*Description of the task*: Using the data below, repeat all of it precisely.

*Material shown*:
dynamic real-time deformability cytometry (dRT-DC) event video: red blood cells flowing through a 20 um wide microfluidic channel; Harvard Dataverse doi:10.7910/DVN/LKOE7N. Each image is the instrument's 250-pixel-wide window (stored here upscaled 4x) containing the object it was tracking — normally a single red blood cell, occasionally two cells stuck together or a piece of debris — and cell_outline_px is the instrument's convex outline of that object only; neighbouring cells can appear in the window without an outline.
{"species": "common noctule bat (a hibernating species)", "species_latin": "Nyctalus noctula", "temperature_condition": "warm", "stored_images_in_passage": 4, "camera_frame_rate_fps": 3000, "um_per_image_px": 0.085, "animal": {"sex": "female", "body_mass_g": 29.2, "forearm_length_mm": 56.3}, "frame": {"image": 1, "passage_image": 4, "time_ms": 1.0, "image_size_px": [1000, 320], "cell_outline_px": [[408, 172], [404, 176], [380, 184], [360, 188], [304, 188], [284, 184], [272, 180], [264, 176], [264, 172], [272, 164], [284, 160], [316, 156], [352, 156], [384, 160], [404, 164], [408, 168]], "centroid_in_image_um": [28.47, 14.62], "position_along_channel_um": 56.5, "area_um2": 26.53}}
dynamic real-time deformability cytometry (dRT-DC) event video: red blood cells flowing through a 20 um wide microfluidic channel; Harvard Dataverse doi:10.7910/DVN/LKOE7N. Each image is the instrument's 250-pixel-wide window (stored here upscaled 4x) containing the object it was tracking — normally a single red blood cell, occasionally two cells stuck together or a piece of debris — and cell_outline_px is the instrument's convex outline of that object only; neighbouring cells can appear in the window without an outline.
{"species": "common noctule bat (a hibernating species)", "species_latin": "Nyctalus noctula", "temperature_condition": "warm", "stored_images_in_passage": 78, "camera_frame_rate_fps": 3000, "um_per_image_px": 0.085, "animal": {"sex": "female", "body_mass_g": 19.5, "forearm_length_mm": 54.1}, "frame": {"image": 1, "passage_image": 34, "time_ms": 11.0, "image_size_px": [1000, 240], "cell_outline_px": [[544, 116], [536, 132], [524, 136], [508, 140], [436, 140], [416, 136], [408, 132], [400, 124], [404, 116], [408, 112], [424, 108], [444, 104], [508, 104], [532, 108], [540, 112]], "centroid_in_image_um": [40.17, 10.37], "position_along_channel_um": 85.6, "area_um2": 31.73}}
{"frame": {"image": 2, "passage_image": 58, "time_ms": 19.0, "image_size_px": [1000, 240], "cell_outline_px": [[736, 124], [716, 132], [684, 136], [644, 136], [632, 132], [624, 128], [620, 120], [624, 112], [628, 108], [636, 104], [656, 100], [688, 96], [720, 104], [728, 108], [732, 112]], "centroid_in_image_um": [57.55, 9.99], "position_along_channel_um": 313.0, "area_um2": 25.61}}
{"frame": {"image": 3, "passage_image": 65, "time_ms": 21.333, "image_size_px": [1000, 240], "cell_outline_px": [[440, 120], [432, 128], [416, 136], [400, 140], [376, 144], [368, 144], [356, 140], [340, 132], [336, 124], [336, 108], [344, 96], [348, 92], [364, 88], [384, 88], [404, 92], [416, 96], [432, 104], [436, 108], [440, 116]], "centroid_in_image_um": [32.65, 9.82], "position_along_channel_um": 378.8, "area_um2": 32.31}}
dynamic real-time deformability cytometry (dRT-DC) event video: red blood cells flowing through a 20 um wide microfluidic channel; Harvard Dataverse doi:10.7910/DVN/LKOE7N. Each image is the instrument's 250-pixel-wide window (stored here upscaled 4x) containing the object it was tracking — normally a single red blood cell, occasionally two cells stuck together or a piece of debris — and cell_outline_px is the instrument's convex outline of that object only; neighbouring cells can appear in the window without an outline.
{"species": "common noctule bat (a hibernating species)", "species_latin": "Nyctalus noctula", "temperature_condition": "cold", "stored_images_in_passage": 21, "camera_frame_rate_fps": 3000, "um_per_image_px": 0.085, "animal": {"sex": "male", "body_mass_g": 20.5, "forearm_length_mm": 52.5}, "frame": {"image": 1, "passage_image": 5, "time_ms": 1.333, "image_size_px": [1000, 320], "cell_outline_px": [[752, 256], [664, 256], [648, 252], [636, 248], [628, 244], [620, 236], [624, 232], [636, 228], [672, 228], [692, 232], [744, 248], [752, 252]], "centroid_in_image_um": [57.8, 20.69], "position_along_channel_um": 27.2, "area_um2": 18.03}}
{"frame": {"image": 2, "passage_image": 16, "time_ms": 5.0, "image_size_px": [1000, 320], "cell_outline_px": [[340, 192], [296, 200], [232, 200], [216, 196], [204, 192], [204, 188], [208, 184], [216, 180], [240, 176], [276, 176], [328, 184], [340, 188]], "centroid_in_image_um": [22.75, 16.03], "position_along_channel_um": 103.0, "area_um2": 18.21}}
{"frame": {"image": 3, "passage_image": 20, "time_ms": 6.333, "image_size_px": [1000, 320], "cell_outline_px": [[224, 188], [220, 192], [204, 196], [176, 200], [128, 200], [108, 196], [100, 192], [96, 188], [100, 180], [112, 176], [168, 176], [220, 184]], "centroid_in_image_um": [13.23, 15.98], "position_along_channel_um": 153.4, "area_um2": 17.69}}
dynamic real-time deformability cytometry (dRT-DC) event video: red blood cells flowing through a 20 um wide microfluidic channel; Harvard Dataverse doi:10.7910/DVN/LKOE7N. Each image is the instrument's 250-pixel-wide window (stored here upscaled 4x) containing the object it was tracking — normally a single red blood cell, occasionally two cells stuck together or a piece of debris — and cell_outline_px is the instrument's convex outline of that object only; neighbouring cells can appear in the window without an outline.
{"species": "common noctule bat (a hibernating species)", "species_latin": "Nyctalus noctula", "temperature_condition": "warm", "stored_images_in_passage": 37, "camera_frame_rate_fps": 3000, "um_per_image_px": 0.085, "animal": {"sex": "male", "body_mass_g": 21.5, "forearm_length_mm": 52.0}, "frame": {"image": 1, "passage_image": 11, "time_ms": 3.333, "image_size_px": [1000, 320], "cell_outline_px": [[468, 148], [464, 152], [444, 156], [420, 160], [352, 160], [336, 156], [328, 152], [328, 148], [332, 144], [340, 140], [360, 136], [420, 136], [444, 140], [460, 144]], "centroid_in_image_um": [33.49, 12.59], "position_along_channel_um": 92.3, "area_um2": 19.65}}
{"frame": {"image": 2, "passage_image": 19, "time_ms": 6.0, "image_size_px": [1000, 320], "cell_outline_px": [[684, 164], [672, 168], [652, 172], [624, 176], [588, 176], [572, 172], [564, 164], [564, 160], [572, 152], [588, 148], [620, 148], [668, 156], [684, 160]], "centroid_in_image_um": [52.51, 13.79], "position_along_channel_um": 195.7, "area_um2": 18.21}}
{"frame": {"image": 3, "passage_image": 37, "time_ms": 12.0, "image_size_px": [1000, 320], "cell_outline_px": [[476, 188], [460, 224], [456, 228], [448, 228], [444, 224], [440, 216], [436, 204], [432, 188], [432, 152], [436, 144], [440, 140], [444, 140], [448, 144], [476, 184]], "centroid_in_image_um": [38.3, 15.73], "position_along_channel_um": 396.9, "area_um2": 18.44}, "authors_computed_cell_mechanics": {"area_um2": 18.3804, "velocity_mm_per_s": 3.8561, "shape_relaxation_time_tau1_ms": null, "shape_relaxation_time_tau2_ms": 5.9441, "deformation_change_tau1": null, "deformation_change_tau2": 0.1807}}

*Task answer*:
dynamic real-time deformability cytometry (dRT-DC) event video: red blood cells flowing through a 20 um wide microfluidic channel; Harvard Dataverse doi:10.7910/DVN/LKOE7N. Each image is the instrument's 250-pixel-wide window (stored here upscaled 4x) containing the object it was tracking — normally a single red blood cell, occasionally two cells stuck together or a piece of debris — and cell_outline_px is the instrument's convex outline of that object only; neighbouring cells can appear in the window without an outline.
{"species": "common noctule bat (a hibernating species)", "species_latin": "Nyctalus noctula", "temperature_condition": "warm", "stored_images_in_passage": 4, "camera_frame_rate_fps": 3000, "um_per_image_px": 0.085, "animal": {"sex": "female", "body_mass_g": 29.2, "forearm_length_mm": 56.3}, "frame": {"image": 1, "passage_image": 4, "time_ms": 1.0, "image_size_px": [1000, 320], "cell_outline_px": [[408, 172], [404, 176], [380, 184], [360, 188], [304, 188], [284, 184], [272, 180], [264, 176], [264, 172], [272, 164], [284, 160], [316, 156], [352, 156], [384, 160], [404, 164], [408, 168]], "centroid_in_image_um": [28.47, 14.62], "position_along_channel_um": 56.5, "area_um2": 26.53}}
dynamic real-time deformability cytometry (dRT-DC) event video: red blood cells flowing through a 20 um wide microfluidic channel; Harvard Dataverse doi:10.7910/DVN/LKOE7N. Each image is the instrument's 250-pixel-wide window (stored here upscaled 4x) containing the object it was tracking — normally a single red blood cell, occasionally two cells stuck together or a piece of debris — and cell_outline_px is the instrument's convex outline of that object only; neighbouring cells can appear in the window without an outline.
{"species": "common noctule bat (a hibernating species)", "species_latin": "Nyctalus noctula", "temperature_condition": "warm", "stored_images_in_passage": 78, "camera_frame_rate_fps": 3000, "um_per_image_px": 0.085, "animal": {"sex": "female", "body_mass_g": 19.5, "forearm_length_mm": 54.1}, "frame": {"image": 1, "passage_image": 34, "time_ms": 11.0, "image_size_px": [1000, 240], "cell_outline_px": [[544, 116], [536, 132], [524, 136], [508, 140], [436, 140], [416, 136], [408, 132], [400, 124], [404, 116], [408, 112], [424, 108], [444, 104], [508, 104], [532, 108], [540, 112]], "centroid_in_image_um": [40.17, 10.37], "position_along_channel_um": 85.6, "area_um2": 31.73}}
{"frame": {"image": 2, "passage_image": 58, "time_ms": 19.0, "image_size_px": [1000, 240], "cell_outline_px": [[736, 124], [716, 132], [684, 136], [644, 136], [632, 132], [624, 128], [620, 120], [624, 112], [628, 108], [636, 104], [656, 100], [688, 96], [720, 104], [728, 108], [732, 112]], "centroid_in_image_um": [57.55, 9.99], "position_along_channel_um": 313.0, "area_um2": 25.61}}
{"frame": {"image": 3, "passage_image": 65, "time_ms": 21.333, "image_size_px": [1000, 240], "cell_outline_px": [[440, 120], [432, 128], [416, 136], [400, 140], [376, 144], [368, 144], [356, 140], [340, 132], [336, 124], [336, 108], [344, 96], [348, 92], [364, 88], [384, 88], [404, 92], [416, 96], [432, 104], [436, 108], [440, 116]], "centroid_in_image_um": [32.65, 9.82], "position_along_channel_um": 378.8, "area_um2": 32.31}}
dynamic real-time deformability cytometry (dRT-DC) event video: red blood cells flowing through a 20 um wide microfluidic channel; Harvard Dataverse doi:10.7910/DVN/LKOE7N. Each image is the instrument's 250-pixel-wide window (stored here upscaled 4x) containing the object it was tracking — normally a single red blood cell, occasionally two cells stuck together or a piece of debris — and cell_outline_px is the instrument's convex outline of that object only; neighbouring cells can appear in the window without an outline.
{"species": "common noctule bat (a hibernating species)", "species_latin": "Nyctalus noctula", "temperature_condition": "cold", "stored_images_in_passage": 21, "camera_frame_rate_fps": 3000, "um_per_image_px": 0.085, "animal": {"sex": "male", "body_mass_g": 20.5, "forearm_length_mm": 52.5}, "frame": {"image": 1, "passage_image": 5, "time_ms": 1.333, "image_size_px": [1000, 320], "cell_outline_px": [[752, 256], [664, 256], [648, 252], [636, 248], [628, 244], [620, 236], [624, 232], [636, 228], [672, 228], [692, 232], [744, 248], [752, 252]], "centroid_in_image_um": [57.8, 20.69], "position_along_channel_um": 27.2, "area_um2": 18.03}}
{"frame": {"image": 2, "passage_image": 16, "time_ms": 5.0, "image_size_px": [1000, 320], "cell_outline_px": [[340, 192], [296, 200], [232, 200], [216, 196], [204, 192], [204, 188], [208, 184], [216, 180], [240, 176], [276, 176], [328, 184], [340, 188]], "centroid_in_image_um": [22.75, 16.03], "position_along_channel_um": 103.0, "area_um2": 18.21}}
{"frame": {"image": 3, "passage_image": 20, "time_ms": 6.333, "image_size_px": [1000, 320], "cell_outline_px": [[224, 188], [220, 192], [204, 196], [176, 200], [128, 200], [108, 196], [100, 192], [96, 188], [100, 180], [112, 176], [168, 176], [220, 184]], "centroid_in_image_um": [13.23, 15.98], "position_along_channel_um": 153.4, "area_um2": 17.69}}
dynamic real-time deformability cytometry (dRT-DC) event video: red blood cells flowing through a 20 um wide microfluidic channel; Harvard Dataverse doi:10.7910/DVN/LKOE7N. Each image is the instrument's 250-pixel-wide window (stored here upscaled 4x) containing the object it was tracking — normally a single red blood cell, occasionally two cells stuck together or a piece of debris — and cell_outline_px is the instrument's convex outline of that object only; neighbouring cells can appear in the window without an outline.
{"species": "common noctule bat (a hibernating species)", "species_latin": "Nyctalus noctula", "temperature_condition": "warm", "stored_images_in_passage": 37, "camera_frame_rate_fps": 3000, "um_per_image_px": 0.085, "animal": {"sex": "male", "body_mass_g": 21.5, "forearm_length_mm": 52.0}, "frame": {"image": 1, "passage_image": 11, "time_ms": 3.333, "image_size_px": [1000, 320], "cell_outline_px": [[468, 148], [464, 152], [444, 156], [420, 160], [352, 160], [336, 156], [328, 152], [328, 148], [332, 144], [340, 140], [360, 136], [420, 136], [444, 140], [460, 144]], "centroid_in_image_um": [33.49, 12.59], "position_along_channel_um": 92.3, "area_um2": 19.65}}
{"frame": {"image": 2, "passage_image": 19, "time_ms": 6.0, "image_size_px": [1000, 320], "cell_outline_px": [[684, 164], [672, 168], [652, 172], [624, 176], [588, 176], [572, 172], [564, 164], [564, 160], [572, 152], [588, 148], [620, 148], [668, 156], [684, 160]], "centroid_in_image_um": [52.51, 13.79], "position_along_channel_um": 195.7, "area_um2": 18.21}}
{"frame": {"image": 3, "passage_image": 37, "time_ms": 12.0, "image_size_px": [1000, 320], "cell_outline_px": [[476, 188], [460, 224], [456, 228], [448, 228], [444, 224], [440, 216], [436, 204], [432, 188], [432, 152], [436, 144], [440, 140], [444, 140], [448, 144], [476, 184]], "centroid_in_image_um": [38.3, 15.73], "position_along_channel_um": 396.9, "area_um2": 18.44}, "authors_computed_cell_mechanics": {"area_um2": 18.3804, "velocity_mm_per_s": 3.8561, "shape_relaxation_time_tau1_ms": null, "shape_relaxation_time_tau2_ms": 5.9441, "deformation_change_tau1": null, "deformation_change_tau2": 0.1807}}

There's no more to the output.